Saturday, April 24, 2010
CRAZY HEART -- My Review
In 1983 a little film titled Tender Mercies was released starring Robert Duvall and Tess Harper. The film was about hard drinking old time country singer trying to get his life together. While not a financial success Tender Mercies was a critical and fan favorite. It garnered a best original screenplay Oscar as well as one for Robert Duvall, his only win thus far if memory serves.
They have been trying to remake that movie ever since.

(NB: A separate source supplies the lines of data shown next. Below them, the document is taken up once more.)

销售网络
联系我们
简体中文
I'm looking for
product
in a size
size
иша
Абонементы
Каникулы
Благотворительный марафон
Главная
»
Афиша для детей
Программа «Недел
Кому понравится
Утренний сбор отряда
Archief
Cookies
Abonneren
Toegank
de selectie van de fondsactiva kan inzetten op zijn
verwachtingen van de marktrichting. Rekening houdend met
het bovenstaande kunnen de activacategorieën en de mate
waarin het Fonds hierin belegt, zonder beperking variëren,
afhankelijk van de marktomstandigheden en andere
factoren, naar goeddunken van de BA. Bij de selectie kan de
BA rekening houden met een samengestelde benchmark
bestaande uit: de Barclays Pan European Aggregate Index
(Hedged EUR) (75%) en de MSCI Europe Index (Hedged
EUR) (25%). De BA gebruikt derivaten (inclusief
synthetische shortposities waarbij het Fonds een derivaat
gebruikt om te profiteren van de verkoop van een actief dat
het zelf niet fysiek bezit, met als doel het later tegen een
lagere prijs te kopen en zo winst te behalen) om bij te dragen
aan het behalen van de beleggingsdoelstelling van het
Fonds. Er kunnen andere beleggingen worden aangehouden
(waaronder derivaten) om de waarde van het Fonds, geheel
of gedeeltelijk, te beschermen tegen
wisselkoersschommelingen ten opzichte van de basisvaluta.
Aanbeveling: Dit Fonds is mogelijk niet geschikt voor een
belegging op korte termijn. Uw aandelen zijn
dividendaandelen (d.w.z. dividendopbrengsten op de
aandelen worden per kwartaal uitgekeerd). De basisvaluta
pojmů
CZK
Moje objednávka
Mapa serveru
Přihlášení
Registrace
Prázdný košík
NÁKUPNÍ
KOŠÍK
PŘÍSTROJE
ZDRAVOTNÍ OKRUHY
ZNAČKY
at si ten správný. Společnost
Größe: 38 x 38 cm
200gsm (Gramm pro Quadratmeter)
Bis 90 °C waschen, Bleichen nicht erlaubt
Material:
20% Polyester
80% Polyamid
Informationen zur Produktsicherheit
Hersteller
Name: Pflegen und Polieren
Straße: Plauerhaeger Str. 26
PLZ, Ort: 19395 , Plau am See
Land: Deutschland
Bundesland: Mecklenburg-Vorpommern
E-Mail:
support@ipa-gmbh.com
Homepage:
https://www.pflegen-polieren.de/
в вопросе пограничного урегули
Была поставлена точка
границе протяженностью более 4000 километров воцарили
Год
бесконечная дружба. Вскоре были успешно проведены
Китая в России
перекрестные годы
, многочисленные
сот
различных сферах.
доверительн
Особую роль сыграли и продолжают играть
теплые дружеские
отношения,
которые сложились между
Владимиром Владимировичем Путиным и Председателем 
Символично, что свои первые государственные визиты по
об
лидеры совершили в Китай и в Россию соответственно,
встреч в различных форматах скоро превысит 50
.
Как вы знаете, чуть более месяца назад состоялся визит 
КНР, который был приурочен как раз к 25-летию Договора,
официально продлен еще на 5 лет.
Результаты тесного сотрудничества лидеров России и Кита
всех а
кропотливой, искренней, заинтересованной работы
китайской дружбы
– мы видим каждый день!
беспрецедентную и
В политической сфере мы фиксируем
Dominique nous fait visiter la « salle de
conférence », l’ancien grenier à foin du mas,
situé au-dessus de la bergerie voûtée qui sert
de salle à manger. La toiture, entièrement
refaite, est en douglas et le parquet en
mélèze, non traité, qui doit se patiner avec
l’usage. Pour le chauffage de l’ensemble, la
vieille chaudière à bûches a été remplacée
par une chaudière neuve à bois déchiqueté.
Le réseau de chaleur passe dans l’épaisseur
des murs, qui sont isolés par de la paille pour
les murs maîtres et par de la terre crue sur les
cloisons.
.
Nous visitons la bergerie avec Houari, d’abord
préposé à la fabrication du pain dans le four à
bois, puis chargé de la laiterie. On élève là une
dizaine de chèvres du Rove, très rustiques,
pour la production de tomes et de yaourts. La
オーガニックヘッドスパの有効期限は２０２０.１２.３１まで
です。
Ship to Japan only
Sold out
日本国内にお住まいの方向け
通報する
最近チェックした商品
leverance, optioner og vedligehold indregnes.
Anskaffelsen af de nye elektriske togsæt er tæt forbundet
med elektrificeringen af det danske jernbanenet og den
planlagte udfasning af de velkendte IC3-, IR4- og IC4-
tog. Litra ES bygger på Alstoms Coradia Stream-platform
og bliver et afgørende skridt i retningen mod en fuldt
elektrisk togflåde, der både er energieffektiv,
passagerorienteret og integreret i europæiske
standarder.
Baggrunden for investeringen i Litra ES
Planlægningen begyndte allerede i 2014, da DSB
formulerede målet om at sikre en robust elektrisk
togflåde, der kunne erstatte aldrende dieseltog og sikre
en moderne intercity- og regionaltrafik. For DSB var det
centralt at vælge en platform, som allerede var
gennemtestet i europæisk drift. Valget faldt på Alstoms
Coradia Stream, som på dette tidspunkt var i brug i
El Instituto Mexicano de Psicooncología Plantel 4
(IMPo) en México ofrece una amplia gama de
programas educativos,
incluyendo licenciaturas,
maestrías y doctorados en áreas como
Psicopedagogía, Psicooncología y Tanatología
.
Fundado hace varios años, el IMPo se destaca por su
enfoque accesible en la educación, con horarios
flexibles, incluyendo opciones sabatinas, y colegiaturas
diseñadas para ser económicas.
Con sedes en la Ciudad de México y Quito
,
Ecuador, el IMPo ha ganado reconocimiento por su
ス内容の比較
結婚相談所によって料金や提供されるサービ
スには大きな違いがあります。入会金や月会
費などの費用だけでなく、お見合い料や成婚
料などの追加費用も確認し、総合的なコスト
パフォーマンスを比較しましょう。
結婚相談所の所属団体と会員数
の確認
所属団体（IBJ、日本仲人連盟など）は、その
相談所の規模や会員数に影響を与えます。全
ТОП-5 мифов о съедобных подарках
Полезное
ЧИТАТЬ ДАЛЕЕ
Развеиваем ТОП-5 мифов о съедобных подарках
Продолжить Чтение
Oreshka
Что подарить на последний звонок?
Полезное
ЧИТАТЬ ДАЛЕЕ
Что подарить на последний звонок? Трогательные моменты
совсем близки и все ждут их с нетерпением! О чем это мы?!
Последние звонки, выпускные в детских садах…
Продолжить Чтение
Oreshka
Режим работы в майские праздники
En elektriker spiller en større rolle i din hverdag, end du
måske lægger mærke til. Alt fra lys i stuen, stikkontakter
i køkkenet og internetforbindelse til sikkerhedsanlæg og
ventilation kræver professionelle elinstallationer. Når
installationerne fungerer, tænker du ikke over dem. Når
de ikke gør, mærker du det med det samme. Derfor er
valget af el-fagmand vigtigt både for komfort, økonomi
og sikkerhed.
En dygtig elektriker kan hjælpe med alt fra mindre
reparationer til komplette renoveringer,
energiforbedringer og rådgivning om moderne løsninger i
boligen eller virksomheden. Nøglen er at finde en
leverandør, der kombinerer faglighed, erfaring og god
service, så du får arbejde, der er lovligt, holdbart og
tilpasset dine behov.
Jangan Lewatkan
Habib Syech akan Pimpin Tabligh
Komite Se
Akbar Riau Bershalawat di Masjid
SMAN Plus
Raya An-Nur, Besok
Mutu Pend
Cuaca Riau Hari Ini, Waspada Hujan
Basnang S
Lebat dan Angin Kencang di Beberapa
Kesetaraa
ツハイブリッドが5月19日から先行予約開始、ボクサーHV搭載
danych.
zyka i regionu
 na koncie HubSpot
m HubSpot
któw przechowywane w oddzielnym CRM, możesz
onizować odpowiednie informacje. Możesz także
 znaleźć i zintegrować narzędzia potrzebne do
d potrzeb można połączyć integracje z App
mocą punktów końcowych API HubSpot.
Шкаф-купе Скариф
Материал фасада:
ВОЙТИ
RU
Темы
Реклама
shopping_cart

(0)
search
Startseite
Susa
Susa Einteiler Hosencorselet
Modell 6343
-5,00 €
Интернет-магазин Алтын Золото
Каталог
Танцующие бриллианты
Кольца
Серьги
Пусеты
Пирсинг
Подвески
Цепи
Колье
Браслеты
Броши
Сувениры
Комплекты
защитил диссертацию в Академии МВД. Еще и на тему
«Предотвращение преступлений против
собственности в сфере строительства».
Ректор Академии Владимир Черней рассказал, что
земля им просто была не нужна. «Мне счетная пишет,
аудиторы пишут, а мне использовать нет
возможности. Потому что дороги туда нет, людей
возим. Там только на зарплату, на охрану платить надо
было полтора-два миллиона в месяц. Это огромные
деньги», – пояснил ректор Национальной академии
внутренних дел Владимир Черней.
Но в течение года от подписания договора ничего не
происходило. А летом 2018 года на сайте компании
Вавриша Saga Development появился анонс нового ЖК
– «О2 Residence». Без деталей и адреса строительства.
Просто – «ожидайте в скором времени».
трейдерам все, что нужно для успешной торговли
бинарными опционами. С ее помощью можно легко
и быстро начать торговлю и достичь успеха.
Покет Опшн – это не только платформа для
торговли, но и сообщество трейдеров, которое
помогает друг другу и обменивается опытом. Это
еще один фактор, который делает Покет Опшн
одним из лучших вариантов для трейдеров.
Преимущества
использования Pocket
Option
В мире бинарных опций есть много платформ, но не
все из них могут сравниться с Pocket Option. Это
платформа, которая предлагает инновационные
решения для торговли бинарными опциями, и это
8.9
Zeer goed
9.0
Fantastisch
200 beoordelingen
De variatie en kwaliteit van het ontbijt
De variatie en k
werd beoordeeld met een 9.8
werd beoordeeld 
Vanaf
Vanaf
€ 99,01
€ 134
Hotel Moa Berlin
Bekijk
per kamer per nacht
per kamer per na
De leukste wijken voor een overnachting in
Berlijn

The latest attempt is titled Crazy Heart a film that won huge praise for Jeff Bridges for his portrayal of Bad Blake the central character in the film. To me Crazy Heart was a tedious, schmaltzy and overly familiar movie that was so predictable that you can never sit down and just enjoy it. The sad part for me was I wanted to like this film, I went into it amped to see it. I even tried to convince myself that it was good after the first mind numbing forty five minutes. It wasn't too long before reality set it and the cliches, awkward pacing and general laziness of the movie ended my enjoyment.
From the outset of the film you're smacked across the face with the cliches. Bridges character Bad Blake is a washed up country singer who, you guessed it, has a drinking problem, doesn't take care of himself and is ornery and grouchy but, beneath it all, beats a heart of gold. Seriously, that's established in the first ten minutes of the film and yet somehow I'm supposed to be invested in a cliche character that could be from a dozen "country" movies. Blake has a crappy manager, a rough life on the road and the entire time he has to watch his protege Tommy Sweet sell millions of records and achieve riches and fame.
With those cliches set then we get the lonely single woman (Maggie Gyllenhaal) and her cute kid that come into Bad Blake's life and become the family he never had. Oh wait, did I mention Blake has a grown son he's never seen? Anyway as soon as Blake gets deeply involved with Gyllenhaal you know that it's going to end up with him doing something stupid involving her kid while he's drunk. That fact is so certain I spent most of my time waiting for it so when it came there was zero emotional reaction. I knew Gyyllenhall's character would leave Blake over this which would drive him to clean up his act.
Enter Robert Duvall who I guess they brought in because they ripped off Tender Mercies so badly they felt compelled or guilty. Duvall is the straight talking ex-alcoholic that doesn't let Blake get away with anything and helps him get on the straight and narrow. So now we have the tough friend who won't let his buddy die, cliche number 15..check. Once Blake gets clean there's a laundry list of little scenes that you knew were coming straight up to the sappy ending. I never read the original novel by Thomas Cobb but if its like the film it's no wonder I haven't.
The pacing problems with Crazy Heart are basically that it has none. The movie doesn't flow as a story, instead it comes across as series of clunky scenes that don't really work together. Nothing is allowed to pick up steam or even work itself out. Through out the movie Blake is constantly pissed at his protege Tommy Sweet (Colin Ferrell in one of the stupidest casting choices EVER) but they never really say why. There's also no resolution to the relationship either, it just falls away until the end. Whenever Gyllenhaal's character seemed about to rise above just being a plot device the movie moved away from her and put Blake back on the road.
Crazy Heart also suffers from feeling very Hollywood Country. It never ever feels authentic but more like a group of "actors" getting together to use their "craft" to tell a "real and human story". It feels pretentious, as if you could sense the scum Hollywood execs on set with brand new Johnny Cash t-shirts and new cowboy hats. Many gave Jeff Bridges credit for raising the film above it's obvious flaws but I don't see it. To me Bridges basically was The Big Lebowski as a country singer.
Crazy Heart had some nice ambitions and I could tell it was trying to relay a convincing story it just never did. The movie never gets started because it can't rise above feeling like a series of scenes instead of a comprehensive film. The lack of originality also weighs the movie down as does the often disingenuous performances by the cast. If the plot of Crazy Heart sounds good do yourself a favor and watch Tender Mercies, you'll be much happier.